In vitro absorption and metabolism of a citrus chemopreventive agent, auraptene, and its modifying effects on xenobiotic enzyme activities in mouse livers.

We previously reported that auraptene (7-geranyloxycoumarin, AUR), widely occurring in citrus fruit, is a structurally novel type of effective cancer-preventive agent, as manifested in several rodent models.
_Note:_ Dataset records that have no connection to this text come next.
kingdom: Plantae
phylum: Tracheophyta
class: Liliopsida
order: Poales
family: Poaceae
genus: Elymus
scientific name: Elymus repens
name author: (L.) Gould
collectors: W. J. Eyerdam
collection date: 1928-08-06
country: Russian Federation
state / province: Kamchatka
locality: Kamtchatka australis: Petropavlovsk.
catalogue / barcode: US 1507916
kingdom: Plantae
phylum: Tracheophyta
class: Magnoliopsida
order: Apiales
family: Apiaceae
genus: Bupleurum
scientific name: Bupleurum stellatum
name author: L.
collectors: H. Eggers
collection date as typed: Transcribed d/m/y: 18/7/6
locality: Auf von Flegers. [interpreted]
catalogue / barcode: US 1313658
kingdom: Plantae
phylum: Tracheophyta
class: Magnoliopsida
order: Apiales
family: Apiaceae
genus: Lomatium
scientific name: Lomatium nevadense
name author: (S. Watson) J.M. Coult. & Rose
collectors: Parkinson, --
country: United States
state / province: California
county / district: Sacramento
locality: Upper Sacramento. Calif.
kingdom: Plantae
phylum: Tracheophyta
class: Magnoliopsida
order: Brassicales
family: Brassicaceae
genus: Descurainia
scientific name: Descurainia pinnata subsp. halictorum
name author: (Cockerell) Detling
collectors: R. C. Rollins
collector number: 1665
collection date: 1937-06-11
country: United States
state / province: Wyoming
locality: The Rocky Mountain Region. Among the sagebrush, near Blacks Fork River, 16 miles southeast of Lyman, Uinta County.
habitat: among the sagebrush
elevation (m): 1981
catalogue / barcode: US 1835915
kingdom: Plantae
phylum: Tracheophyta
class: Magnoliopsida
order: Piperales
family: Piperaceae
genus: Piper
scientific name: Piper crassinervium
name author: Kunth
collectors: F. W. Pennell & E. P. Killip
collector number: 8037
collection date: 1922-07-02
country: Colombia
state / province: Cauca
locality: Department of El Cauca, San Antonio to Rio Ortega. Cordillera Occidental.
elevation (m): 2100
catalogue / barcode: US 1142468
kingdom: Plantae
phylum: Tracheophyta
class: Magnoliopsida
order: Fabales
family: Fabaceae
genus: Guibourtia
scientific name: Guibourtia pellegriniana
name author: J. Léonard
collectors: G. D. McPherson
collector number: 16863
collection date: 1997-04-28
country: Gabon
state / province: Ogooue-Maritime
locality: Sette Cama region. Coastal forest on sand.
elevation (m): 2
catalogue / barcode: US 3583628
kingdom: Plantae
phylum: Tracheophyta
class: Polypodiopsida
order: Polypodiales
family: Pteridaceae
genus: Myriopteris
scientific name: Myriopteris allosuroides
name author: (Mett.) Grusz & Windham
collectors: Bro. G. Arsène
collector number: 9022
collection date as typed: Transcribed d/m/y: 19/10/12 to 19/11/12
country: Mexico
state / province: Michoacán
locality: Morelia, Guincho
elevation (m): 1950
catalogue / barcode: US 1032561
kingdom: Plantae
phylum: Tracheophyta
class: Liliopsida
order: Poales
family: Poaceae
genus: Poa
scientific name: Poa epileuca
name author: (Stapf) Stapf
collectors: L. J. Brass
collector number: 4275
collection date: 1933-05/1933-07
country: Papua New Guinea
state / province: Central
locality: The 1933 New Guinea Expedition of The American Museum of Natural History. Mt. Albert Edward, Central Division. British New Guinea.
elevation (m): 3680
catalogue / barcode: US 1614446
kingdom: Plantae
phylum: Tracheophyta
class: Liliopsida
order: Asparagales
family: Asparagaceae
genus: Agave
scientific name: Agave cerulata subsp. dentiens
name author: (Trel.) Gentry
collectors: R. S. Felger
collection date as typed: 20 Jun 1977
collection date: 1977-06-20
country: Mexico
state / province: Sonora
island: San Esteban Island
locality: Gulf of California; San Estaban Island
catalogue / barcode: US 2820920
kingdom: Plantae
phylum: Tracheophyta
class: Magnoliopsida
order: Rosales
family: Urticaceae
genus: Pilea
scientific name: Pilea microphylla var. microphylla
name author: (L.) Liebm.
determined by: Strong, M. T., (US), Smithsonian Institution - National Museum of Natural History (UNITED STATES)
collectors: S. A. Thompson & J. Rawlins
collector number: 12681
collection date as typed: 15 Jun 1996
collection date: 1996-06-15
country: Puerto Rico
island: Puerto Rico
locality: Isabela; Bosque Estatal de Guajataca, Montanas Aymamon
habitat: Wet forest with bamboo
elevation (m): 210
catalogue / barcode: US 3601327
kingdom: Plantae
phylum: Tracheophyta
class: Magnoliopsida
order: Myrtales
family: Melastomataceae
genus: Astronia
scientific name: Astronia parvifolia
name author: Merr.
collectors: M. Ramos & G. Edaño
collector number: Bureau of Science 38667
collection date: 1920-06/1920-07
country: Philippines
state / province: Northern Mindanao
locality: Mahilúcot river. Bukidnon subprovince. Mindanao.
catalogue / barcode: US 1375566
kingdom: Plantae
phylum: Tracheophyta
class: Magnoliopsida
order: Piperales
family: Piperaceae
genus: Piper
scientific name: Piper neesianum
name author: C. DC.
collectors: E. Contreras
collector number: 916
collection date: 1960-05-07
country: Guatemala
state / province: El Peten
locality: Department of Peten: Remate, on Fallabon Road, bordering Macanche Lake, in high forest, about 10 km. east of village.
However, its bio-availability and metabolism in biological systems have yet to be investigated. In the present study, we examined the chemical stability of AUR at pH 1.57 and 37 degrees C (as a stomach digestion model) and observed its stoichiometric conversion to umbelliferone [7-hydroxycoumarin, UMB; half-life (t1/2) = 15 h; 7-ethoxycoumarin (ETC) was stable for 24 h]. Differentiated Caco-2 cells, a human colorectal adenocarcinoma cell line, were used as a small intestine model. ETC permeated the basolateral (portal vein) side of Caco-2 cells in a time-dependent manner; AUR slightly permeated the cells, but with an intracellular accumulation. Epoxyauraptene and UMB were detected when AUR was treated with the rat liver S-9 mixture. ETC was also converted to UMB, but its t1/2 of two hours was much shorter than that of AUR (> 24 h). This suggests that AUR, bearing a geranyloxyl side chain, is a relatively metabolism-resistant substrate for cytochrome P-450 enzymes and, thus, is stable in the liver compared with ETC. Oral administration of AUR by gavage at 50-200 mg/kg body wt dose dependently induced glutathione S-transferase (GST) activity in mouse livers without affecting cytochrome P-450 activity. Using 10 coumarin-related compounds, we found that only those coumarins having a 7-alkyloxyl group induced GST, but not cytochrome P-450, activity. The present study presumes that AUR accumulates in the epithelial cells of the small intestine and then gradually permeates into the portal vein. Stable localizability of AUR in the colon and liver may be associated with the induction of GST activity, which is important as the action mechanism for suppression of rodent chemical carcinogenesis.